# Text section
============================================================

In keeping with George W. Bush’s tradition of leaving every child behind, Florida school superintendents have now decided to teach their students a lesson in treason.

 

President Barack Obama, in his effort to connect with children in a 15-minute televised education speech next week, will, in the opinion of certain superintendents, be armed with too much liberal propaganda for students to bear.   

 

That’s why Pinellas County parents have been offered the choice to “opt out” their children from school on Tuesday, which nicely parlays Labor Day weekend into a cozy four-day vacation for those who want to stay home.

 

One more time for those in the back row:  Students will be excused from school because the president will be talking.

 

I remember being made to watch the O.J. verdict in my ninth grade art class.  What’s happening here?  

 

The real lesson here for Florida students:  Many of your leaders are hopelessly devoted to the Republican Party and will fight President Obama at every turn.  Take Pasco County Schools Superintendent Heather Fiorentino, the three-term Republican state legislator who once cosponsored a bill requiring every public school to display the “In God We Trust” motto.  And there’s Mary Ellen Elia, Superintendent of Hillsborough County Schools, who gave money to the Republican National Committee just last November.  Somehow this week, right-wing radio revved its engine and allowed school superintendents to drive this unequivocally anti-American decision straight into the history books.

============================================================

# To do
1. In the opinion piece about Florida superintendents and President Obama's school speech, how long is the televised education speech?
2. Extend the opinion piece about Florida superintendents and President Obama's school speech past its last sentence.

# Data segment
============================================================

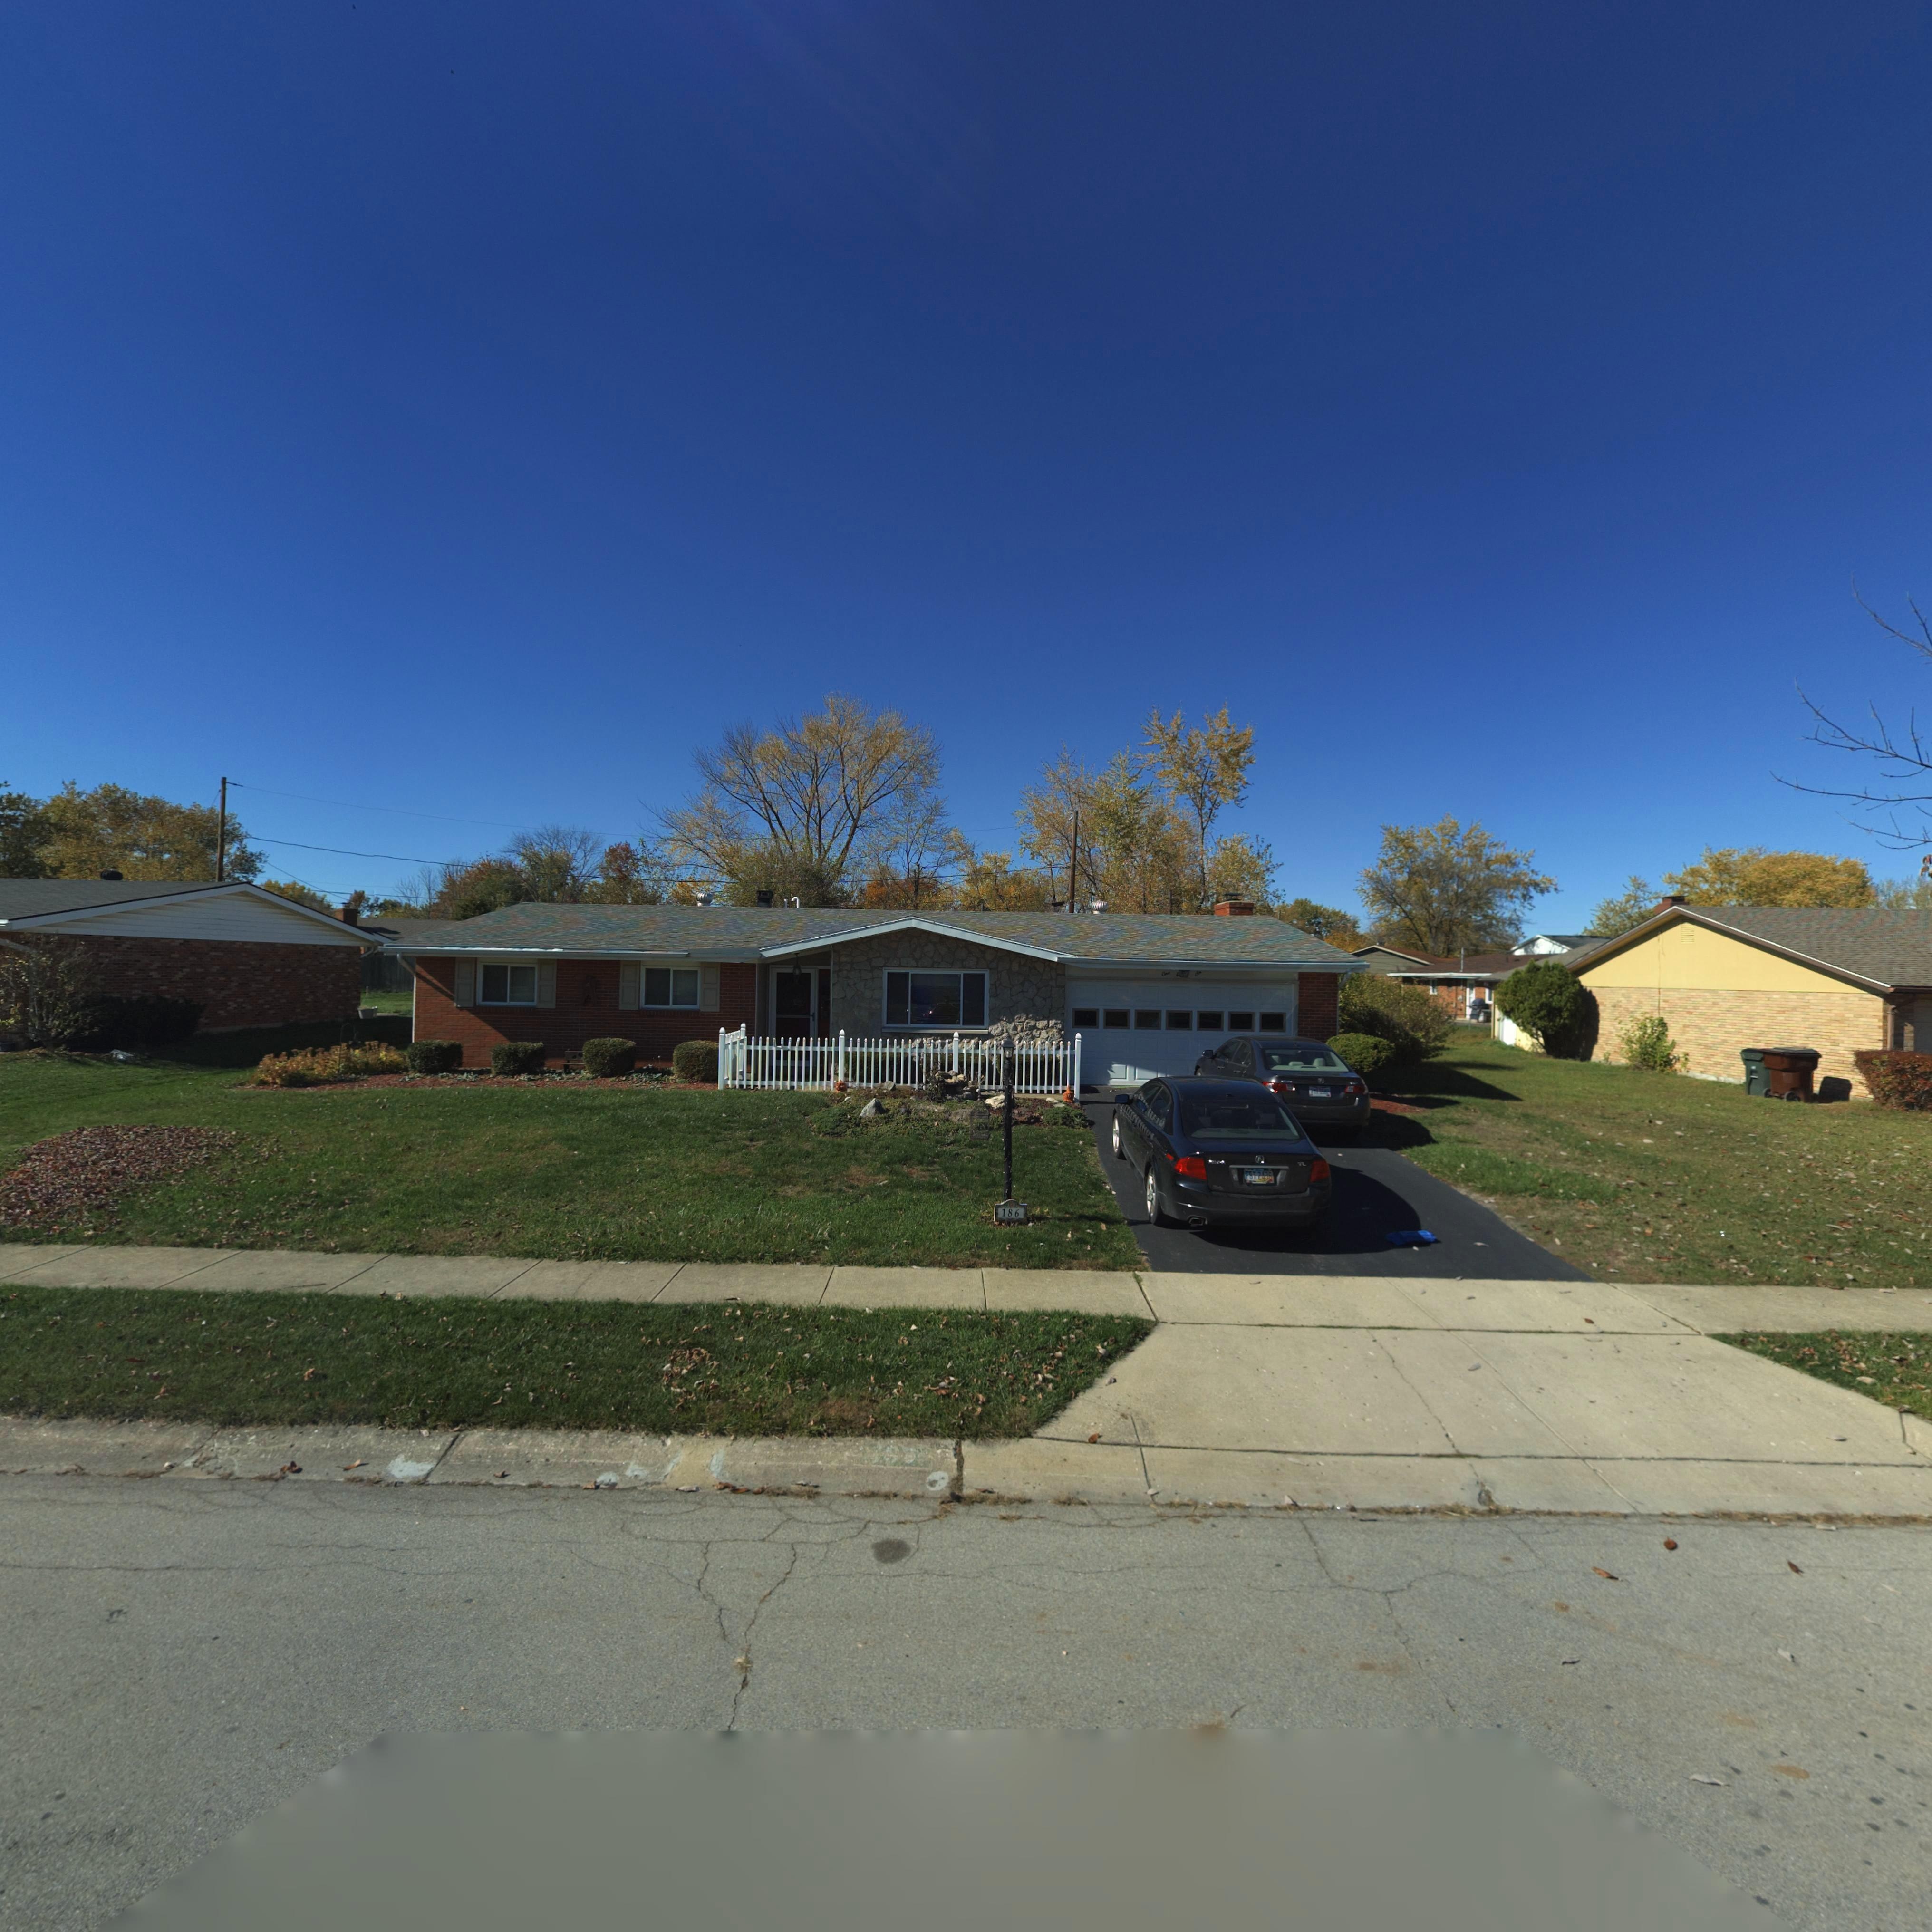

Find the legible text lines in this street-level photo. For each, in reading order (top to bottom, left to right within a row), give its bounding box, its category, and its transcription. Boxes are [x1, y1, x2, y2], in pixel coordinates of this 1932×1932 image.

============================================================

# Replies
1. 15 minutes.

2.
 

Ah, history books.  Talk about propaganda.  Find me one school textbook that devotes more than a paragraph to civil rights, the Vietnam War, or Oliver North.

 

As for compassionate conservatism, Florida has always been really good at being really bad at running elections.  The Sunshine State runs the darkest children and families department in the nation.  And we’re the only state that refuses gays the right to adopt children.  

 

Ralph Nader remembers his father’s nightly question at the dinner table:  “What did you learn in school today?  Did you learn how to believe, or did you learn how to think?”

 

Maybe most parents will decide to send off their children to school Tuesday.  Maybe they’ll even decide to gather at the dinner table as a family, and discuss what President Obama had to say.   

 

While people angrily accuse him of spreading socialism and/or fascism, those same critics only encourage anti-patriotism; they spitefully plan to shelter their children from their president, and from what might well be an important lesson.

 

Whatever happened to staying in school?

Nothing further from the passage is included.